Go through the records and copy each line where the word "Limited" occurs.
------ Recorded information ------
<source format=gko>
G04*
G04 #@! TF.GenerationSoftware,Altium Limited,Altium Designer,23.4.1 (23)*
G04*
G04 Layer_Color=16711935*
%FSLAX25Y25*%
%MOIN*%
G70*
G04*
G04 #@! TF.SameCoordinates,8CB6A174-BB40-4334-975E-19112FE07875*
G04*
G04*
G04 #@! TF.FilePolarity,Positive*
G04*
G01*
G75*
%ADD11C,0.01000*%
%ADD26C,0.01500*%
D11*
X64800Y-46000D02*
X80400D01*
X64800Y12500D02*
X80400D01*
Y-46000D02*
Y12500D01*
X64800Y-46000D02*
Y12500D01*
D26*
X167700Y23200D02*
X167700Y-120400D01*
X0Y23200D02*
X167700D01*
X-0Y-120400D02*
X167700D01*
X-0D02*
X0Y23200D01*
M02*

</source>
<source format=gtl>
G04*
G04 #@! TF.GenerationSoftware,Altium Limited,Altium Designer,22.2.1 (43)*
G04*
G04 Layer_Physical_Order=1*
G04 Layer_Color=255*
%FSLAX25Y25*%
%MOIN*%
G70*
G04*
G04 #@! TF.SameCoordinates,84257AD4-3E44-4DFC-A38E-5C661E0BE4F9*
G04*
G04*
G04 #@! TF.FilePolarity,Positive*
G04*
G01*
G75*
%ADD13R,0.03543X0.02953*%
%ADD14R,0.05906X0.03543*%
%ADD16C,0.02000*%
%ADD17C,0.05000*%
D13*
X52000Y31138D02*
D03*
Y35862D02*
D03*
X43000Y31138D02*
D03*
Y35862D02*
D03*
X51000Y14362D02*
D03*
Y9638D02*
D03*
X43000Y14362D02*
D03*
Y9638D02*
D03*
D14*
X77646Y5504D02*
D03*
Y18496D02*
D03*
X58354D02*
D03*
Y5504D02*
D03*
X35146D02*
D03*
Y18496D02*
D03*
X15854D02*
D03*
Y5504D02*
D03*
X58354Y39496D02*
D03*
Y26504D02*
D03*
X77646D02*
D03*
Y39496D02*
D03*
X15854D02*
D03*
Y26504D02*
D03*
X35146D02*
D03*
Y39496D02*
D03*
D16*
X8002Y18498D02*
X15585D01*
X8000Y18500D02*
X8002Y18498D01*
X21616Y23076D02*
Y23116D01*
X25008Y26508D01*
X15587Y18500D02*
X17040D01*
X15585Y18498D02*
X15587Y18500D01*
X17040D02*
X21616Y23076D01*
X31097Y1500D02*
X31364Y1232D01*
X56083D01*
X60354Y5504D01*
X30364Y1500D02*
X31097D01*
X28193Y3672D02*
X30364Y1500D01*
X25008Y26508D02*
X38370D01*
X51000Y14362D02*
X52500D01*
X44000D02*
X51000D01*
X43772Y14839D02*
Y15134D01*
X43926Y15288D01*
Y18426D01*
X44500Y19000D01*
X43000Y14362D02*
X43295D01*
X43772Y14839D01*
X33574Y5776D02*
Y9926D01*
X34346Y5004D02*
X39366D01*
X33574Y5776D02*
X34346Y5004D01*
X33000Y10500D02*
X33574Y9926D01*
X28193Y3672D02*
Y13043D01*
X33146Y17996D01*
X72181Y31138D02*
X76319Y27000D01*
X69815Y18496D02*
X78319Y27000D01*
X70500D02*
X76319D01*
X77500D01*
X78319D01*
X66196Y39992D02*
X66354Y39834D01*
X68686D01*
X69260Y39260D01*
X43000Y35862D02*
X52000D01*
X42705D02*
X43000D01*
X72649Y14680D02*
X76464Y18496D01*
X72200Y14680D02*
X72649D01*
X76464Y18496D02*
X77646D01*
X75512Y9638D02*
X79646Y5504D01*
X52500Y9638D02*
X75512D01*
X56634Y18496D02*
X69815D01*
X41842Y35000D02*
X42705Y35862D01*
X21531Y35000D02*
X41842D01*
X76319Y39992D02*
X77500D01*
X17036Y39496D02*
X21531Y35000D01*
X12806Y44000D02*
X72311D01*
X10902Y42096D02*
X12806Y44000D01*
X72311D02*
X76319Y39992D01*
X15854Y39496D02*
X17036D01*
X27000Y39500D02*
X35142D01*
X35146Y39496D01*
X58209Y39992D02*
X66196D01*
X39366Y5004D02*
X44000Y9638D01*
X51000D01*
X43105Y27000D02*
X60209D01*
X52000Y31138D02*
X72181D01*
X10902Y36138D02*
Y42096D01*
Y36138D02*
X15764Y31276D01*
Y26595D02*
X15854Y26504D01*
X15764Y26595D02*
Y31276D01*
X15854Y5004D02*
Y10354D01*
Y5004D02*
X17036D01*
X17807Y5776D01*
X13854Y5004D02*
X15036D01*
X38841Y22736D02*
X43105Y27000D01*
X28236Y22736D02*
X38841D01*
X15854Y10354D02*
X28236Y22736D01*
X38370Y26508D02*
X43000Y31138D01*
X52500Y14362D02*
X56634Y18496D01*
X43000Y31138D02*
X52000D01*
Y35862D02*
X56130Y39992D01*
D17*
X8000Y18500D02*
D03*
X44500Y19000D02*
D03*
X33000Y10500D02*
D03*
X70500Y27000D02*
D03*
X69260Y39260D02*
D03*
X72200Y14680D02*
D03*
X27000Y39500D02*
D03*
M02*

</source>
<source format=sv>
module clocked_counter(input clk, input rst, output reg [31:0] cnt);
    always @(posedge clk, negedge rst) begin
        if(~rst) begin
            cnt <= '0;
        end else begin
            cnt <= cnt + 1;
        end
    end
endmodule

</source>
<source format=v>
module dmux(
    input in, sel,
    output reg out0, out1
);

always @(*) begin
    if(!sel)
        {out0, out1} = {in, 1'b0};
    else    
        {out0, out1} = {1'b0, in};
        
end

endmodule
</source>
------
------ Recorded information ------
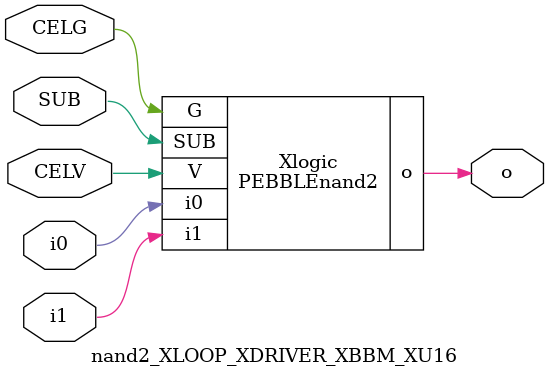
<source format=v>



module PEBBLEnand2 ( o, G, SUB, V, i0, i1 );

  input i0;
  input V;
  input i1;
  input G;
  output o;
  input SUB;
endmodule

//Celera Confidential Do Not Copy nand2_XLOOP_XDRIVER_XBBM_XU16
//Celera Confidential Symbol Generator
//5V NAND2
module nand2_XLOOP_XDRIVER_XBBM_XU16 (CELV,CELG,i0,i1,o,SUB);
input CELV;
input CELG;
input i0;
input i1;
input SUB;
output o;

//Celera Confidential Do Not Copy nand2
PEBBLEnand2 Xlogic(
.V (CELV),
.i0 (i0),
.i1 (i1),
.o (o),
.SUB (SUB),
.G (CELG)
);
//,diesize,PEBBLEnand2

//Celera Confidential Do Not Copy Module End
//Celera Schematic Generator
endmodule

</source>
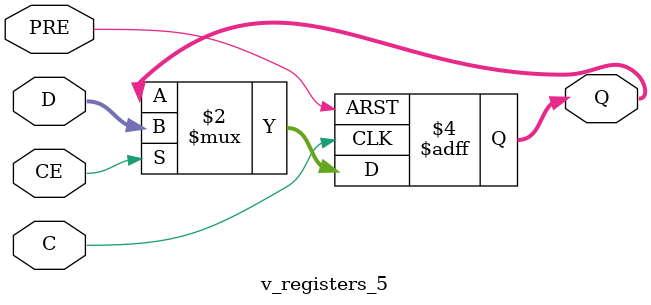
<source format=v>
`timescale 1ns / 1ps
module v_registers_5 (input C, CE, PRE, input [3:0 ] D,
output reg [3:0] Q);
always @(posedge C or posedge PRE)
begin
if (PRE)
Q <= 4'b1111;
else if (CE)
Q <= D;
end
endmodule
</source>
------
▸ **Written solution**
G04 #@! TF.GenerationSoftware,Altium Limited,Altium Designer,23.4.1 (23)*
G04 #@! TF.GenerationSoftware,Altium Limited,Altium Designer,22.2.1 (43)*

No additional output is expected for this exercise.